Additionally to the described mechanisms, 7-hydroxy-3,4-dihydrocadalin decreased the malondialdehyde concentration in diabetic rats to baseline values in non-diabetic rats. Our data agree with evidence demonstrating a potent scavenging activity of 7-hydroxy-3,4-dihydrocadalin on diphenyl-p-picrylhydrazyl radical or microsomal and mitocondrial lipid peroxidation [19–21]. Furthermore, 7-hydroxy-3,4-dihydrocadalin has shown to be effective to protect red cells against oxidative haemolysis  or mitochondrial enzyme activity against oxidative stress . Antioxidant activity of 7-hydroxy-3,4-dihydrocadalin results of interest as pathogenesis of diabetic neuropathy is related with metabolic changes in several pathways that interact in a mutually facilitatory fashion to cause an imbalance in the mitochondrial redox state and an increment in the expression of pro-inflammatory genes producing neuronal hypersensitivity [3, 5]. Remarkably, 7-hydroxy-3,4-dihydrocadalin has also demonstrated anti-inflammatory properties on the croton oil-induced edema test in mouse ear  and carrageenan-induced paw edema model . Speculating, 7-hydroxy-3,4-dihydrocadalin could be useful to treat the diabetic neuropathy in a more integrative manner as it combines antineuropathic, antioxidant and possibly anti-inflammatory properties.

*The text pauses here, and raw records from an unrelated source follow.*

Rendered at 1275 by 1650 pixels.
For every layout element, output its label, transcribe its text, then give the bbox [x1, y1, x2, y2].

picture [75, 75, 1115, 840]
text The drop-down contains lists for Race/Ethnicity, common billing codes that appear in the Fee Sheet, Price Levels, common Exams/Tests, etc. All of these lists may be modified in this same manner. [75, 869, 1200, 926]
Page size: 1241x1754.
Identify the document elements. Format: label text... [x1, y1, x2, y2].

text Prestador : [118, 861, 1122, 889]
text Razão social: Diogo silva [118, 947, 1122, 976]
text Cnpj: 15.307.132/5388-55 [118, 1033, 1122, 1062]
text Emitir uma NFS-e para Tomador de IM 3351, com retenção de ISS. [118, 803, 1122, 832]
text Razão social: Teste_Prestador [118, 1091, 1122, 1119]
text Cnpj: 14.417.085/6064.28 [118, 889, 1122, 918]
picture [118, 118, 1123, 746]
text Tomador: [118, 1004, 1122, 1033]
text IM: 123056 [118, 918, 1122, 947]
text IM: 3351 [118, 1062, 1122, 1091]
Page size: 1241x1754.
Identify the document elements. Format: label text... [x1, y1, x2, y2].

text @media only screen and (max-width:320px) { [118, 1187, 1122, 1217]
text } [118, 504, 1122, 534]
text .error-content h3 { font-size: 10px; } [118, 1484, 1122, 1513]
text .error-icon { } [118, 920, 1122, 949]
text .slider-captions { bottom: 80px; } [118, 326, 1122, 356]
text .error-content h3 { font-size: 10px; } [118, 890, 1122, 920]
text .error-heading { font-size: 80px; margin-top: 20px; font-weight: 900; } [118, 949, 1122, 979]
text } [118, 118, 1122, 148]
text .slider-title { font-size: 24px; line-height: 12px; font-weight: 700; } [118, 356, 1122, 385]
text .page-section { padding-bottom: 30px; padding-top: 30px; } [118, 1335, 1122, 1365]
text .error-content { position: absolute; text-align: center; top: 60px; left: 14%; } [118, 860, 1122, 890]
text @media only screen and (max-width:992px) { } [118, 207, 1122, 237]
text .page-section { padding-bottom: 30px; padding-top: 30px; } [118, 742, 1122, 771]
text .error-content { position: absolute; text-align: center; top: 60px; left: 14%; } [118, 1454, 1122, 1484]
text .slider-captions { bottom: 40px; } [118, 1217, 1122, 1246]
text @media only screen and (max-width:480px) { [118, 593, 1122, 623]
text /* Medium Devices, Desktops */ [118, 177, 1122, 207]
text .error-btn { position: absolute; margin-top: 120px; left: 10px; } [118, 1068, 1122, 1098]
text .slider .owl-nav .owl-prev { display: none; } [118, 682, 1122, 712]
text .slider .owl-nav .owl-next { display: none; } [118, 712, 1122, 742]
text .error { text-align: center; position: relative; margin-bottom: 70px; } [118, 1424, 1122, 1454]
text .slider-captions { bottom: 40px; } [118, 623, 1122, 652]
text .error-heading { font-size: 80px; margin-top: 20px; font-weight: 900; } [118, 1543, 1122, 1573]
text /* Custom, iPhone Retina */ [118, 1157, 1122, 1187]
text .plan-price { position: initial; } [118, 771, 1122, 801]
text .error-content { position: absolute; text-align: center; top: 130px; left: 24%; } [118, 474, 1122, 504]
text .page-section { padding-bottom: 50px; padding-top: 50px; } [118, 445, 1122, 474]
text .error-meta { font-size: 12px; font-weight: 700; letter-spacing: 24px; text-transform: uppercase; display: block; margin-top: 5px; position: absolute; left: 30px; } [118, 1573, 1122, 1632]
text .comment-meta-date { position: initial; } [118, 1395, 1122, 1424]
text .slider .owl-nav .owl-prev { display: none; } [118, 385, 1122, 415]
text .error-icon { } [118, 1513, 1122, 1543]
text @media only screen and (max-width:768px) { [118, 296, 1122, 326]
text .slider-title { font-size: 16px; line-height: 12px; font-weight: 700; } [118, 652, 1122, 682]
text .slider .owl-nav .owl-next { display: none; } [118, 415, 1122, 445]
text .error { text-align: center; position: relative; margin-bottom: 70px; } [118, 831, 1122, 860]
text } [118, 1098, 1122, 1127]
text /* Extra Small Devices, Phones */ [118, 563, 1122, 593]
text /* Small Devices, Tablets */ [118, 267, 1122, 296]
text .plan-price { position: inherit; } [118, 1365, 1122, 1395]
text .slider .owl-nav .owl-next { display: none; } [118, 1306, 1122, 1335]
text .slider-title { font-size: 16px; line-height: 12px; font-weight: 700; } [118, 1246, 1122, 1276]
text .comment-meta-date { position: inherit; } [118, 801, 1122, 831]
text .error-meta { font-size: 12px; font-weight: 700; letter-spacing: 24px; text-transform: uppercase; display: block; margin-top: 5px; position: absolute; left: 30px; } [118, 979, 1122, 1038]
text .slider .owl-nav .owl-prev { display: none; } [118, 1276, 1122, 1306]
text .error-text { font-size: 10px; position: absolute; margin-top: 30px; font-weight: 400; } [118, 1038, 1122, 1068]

Although pregabalin is clinically considered as the gold standard for the treatment of painful diabetic neuropathy in human beings , its use is limited due to side effects such as sedation, dizziness and somnolence that affects motor coordination [56, 57]. For this reason, equi-effective doses of 7-hydroxy-3,4-dihydrocadalin and pregabalin were compared in the rota-rod test. Interestingly, pregabalin, but not 7-hydroxy-3,4-dihydrocadalin, affected motor coordination in diabetic rats. Our results seem to point out that notwithstanding the similar antineuropathic activity between both drugs, 7-hydroxy-3,4-dihydrocadalin might present an advantage on pregabalin in the diabetic neuropathy treatment since 7-hydroxy-3,4-dihydrocadalin did not produce motor side-effects. However, further studies are necessary to assess the safety of oral acute and chronic administration of 7-hydroxy-3,4-dihydrocadalin. In addition, a clinical study of efficacy and safety study in patients with painful diabetic neuropathy is required to evaluate the real therapeutic potential of this compound in the diabetic neuropathy.